Work task
Take every line containing "богородчанське" out of the records.

Dataset excerpts
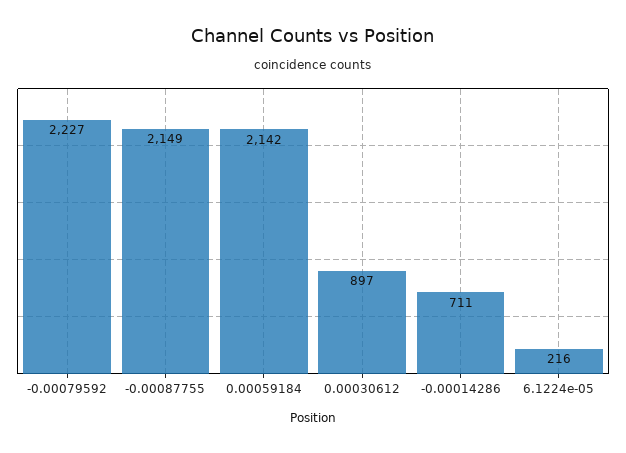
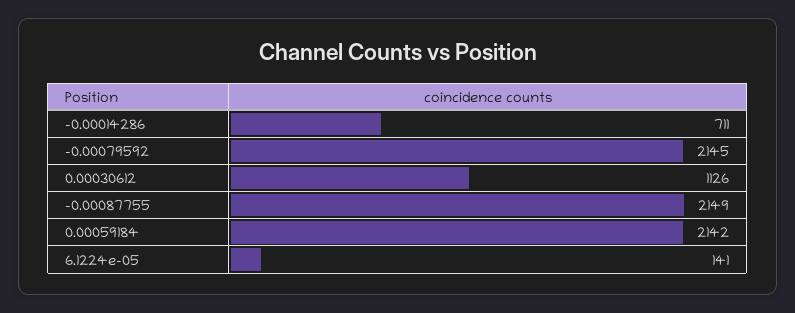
  {
-   "-0.00079592": 2227,
+   "-0.00079592": 2145,
    "-0.00087755": 2149,
    "0.00059184": 2142,
-   "0.00030612": 897,
+   "0.00030612": 1126,
    "-0.00014286": 711,
-   "6.1224e-05": 216
+   "6.1224e-05": 141
  }

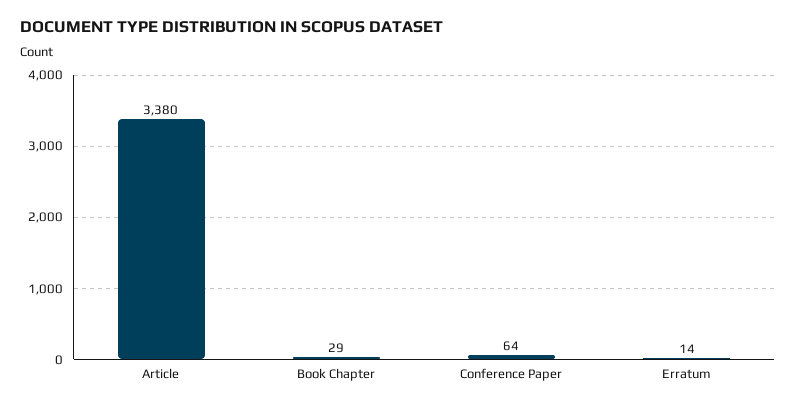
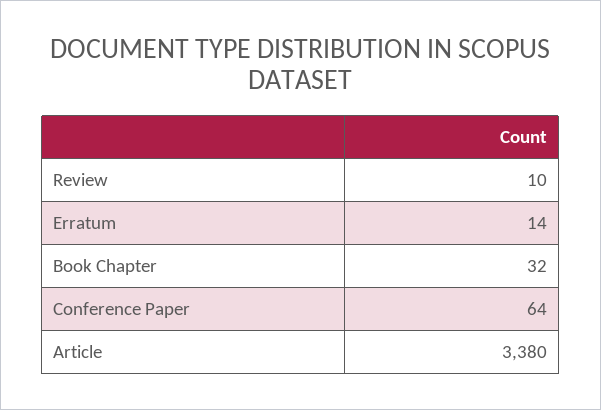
  {
    "Article": 3380,
-   "Book Chapter": 29,
+   "Book Chapter": 32,
    "Conference Paper": 64,
-   "Erratum": 14
+   "Erratum": 14,
+   "Review": 10
  }

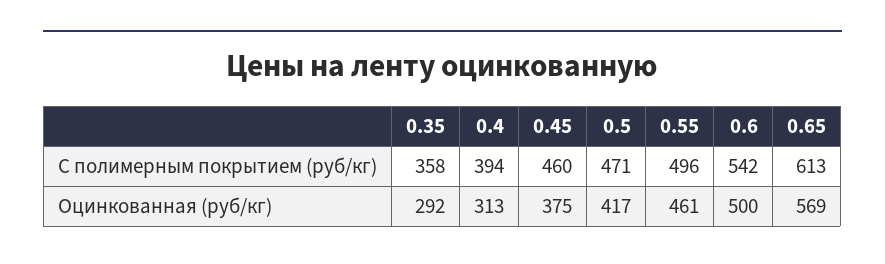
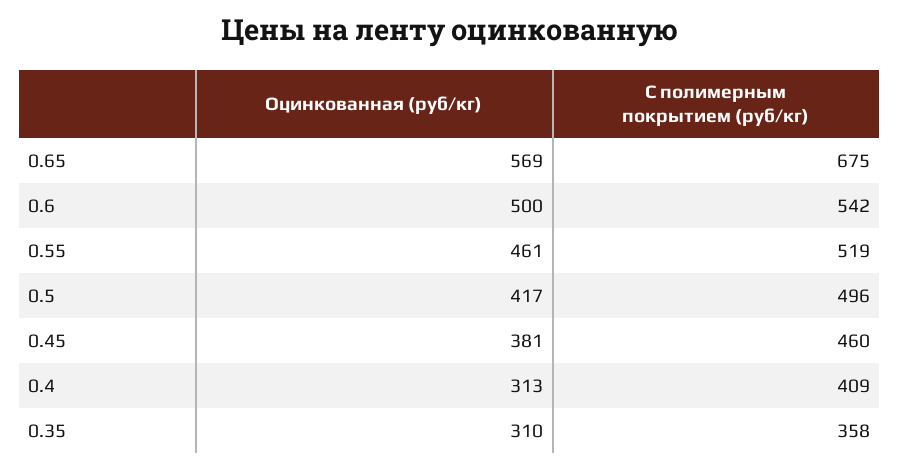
  {
    "0.35": {
      "С полимерным покрытием (руб/кг)": 358,
-     "Оцинкованная (руб/кг)": 292
+     "Оцинкованная (руб/кг)": 310
    },
    "0.4": {
-     "С полимерным покрытием (руб/кг)": 394,
+     "С полимерным покрытием (руб/кг)": 409,
      "Оцинкованная (руб/кг)": 313
    },
    "0.45": {
      "С полимерным покрытием (руб/кг)": 460,
-     "Оцинкованная (руб/кг)": 375
+     "Оцинкованная (руб/кг)": 381
    },
    "0.5": {
-     "С полимерным покрытием (руб/кг)": 471,
+     "С полимерным покрытием (руб/кг)": 496,
      "Оцинкованная (руб/кг)": 417
    },
    "0.55": {
-     "С полимерным покрытием (руб/кг)": 496,
+     "С полимерным покрытием (руб/кг)": 519,
      "Оцинкованная (руб/кг)": 461
    },
    "0.6": {
      "С полимерным покрытием (руб/кг)": 542,
      "Оцинкованная (руб/кг)": 500
    },
    "0.65": {
-     "С полимерным покрытием (руб/кг)": 613,
+     "С полимерным покрытием (руб/кг)": 675,
      "Оцинкованная (руб/кг)": 569
    }
  }

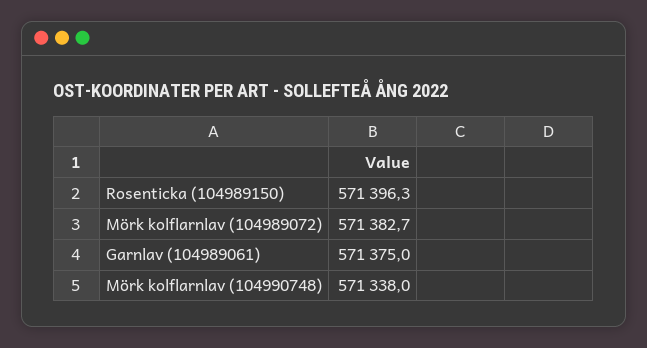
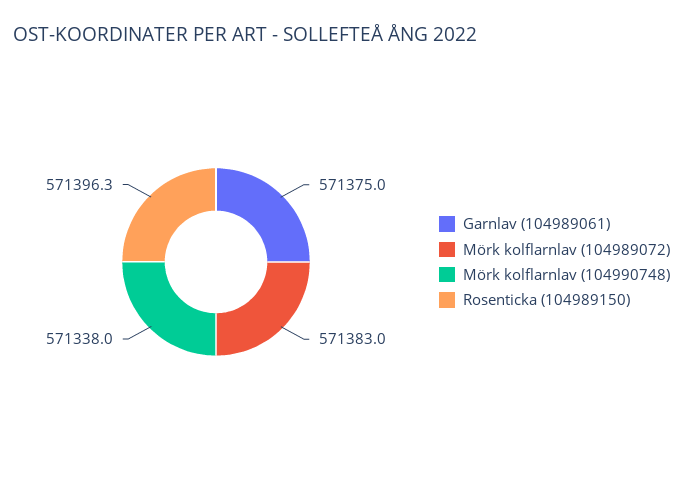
  {
    "Rosenticka (104989150)": 571396.3,
-   "Mörk kolflarnlav (104989072)": 571382.7,
+   "Mörk kolflarnlav (104989072)": 571383,
    "Garnlav (104989061)": 571375,
    "Mörk kolflarnlav (104990748)": 571338
  }

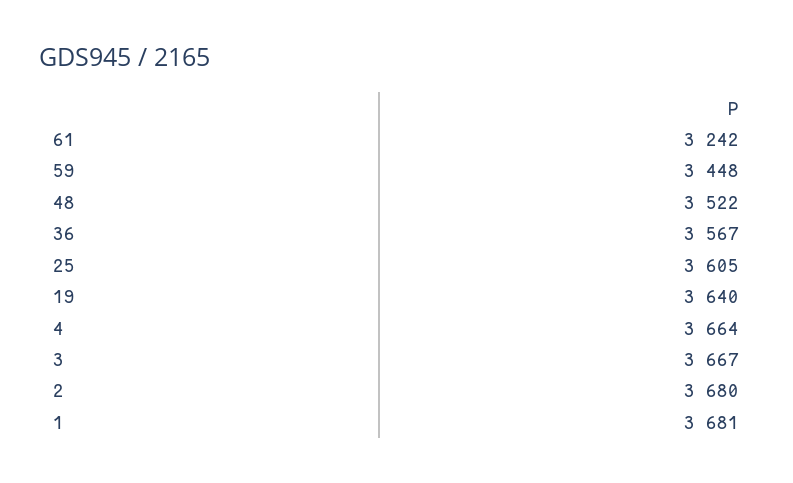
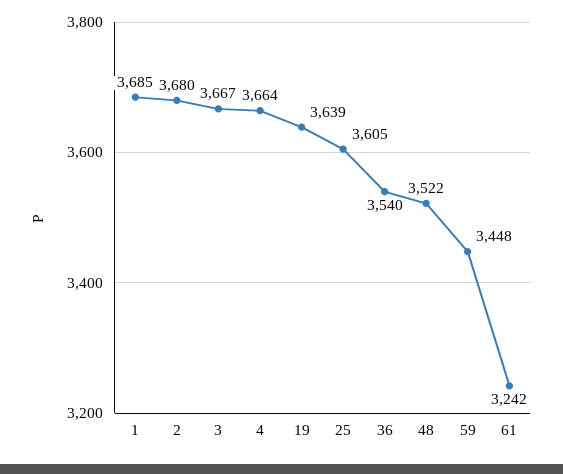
  {
    "61": 3242,
    "59": 3448,
    "48": 3522,
-   "36": 3567,
+   "36": 3540,
    "25": 3605,
-   "19": 3640,
+   "19": 3639,
    "4": 3664,
    "3": 3667,
    "2": 3680,
-   "1": 3681
+   "1": 3685
  }

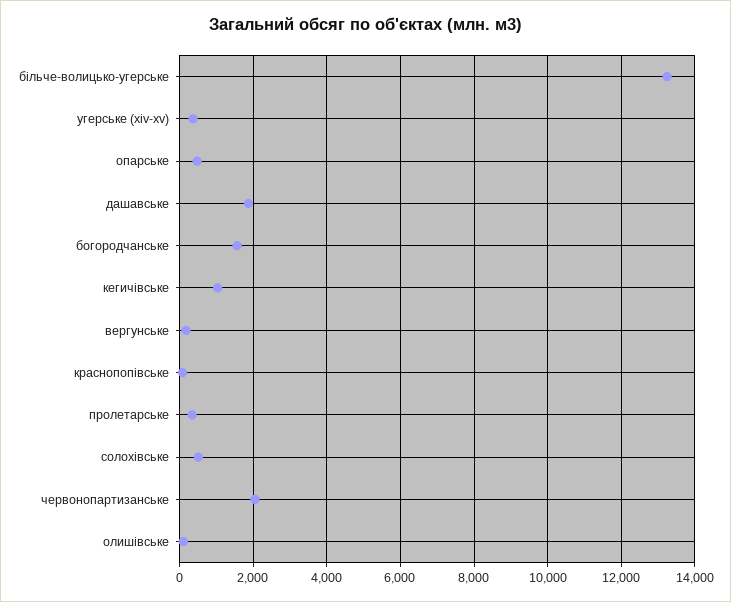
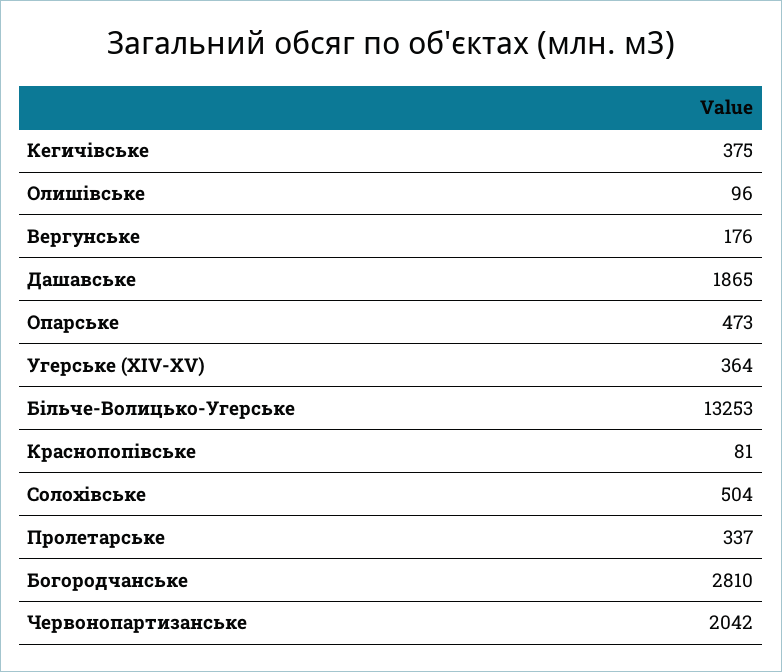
  {
    "більче-волицько-угерське": 13253,
    "угерське (xiv-xv)": 364,
    "опарське": 473,
    "дашавське": 1865,
-   "богородчанське": 1600,
+   "богородчанське": 2810,
-   "кегичівське": 1000,
+   "кегичівське": 375,
    "вергунське": 176,
    "краснопопівське": 81,
    "пролетарське": 337,
    "солохівське": 504,
    "червонопартизанське": 2042,
    "олишівське": 96
  }

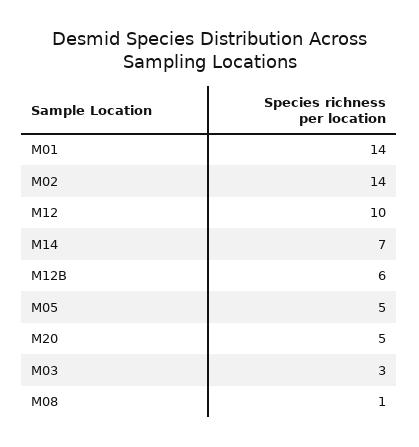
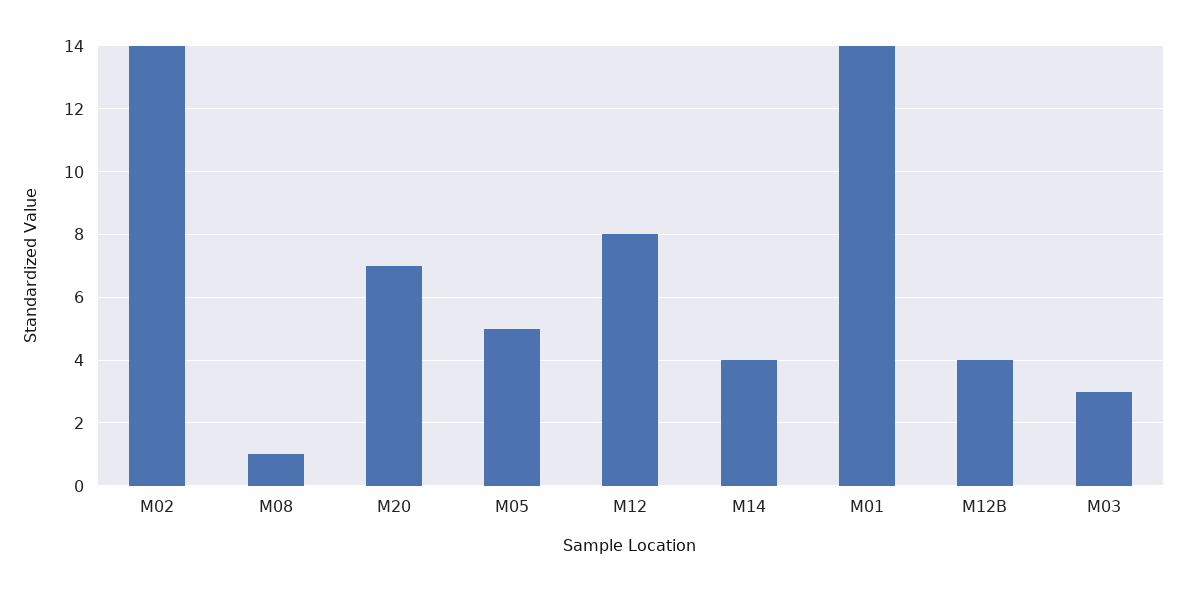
  {
    "M01": 14,
    "M02": 14,
-   "M12": 10,
+   "M12": 8,
-   "M14": 7,
+   "M14": 4,
-   "M12B": 6,
+   "M12B": 4,
    "M05": 5,
-   "M20": 5,
+   "M20": 7,
    "M03": 3,
    "M08": 1
  }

Exercise result
-   "богородчанське": 1600,
+   "богородчанське": 2810,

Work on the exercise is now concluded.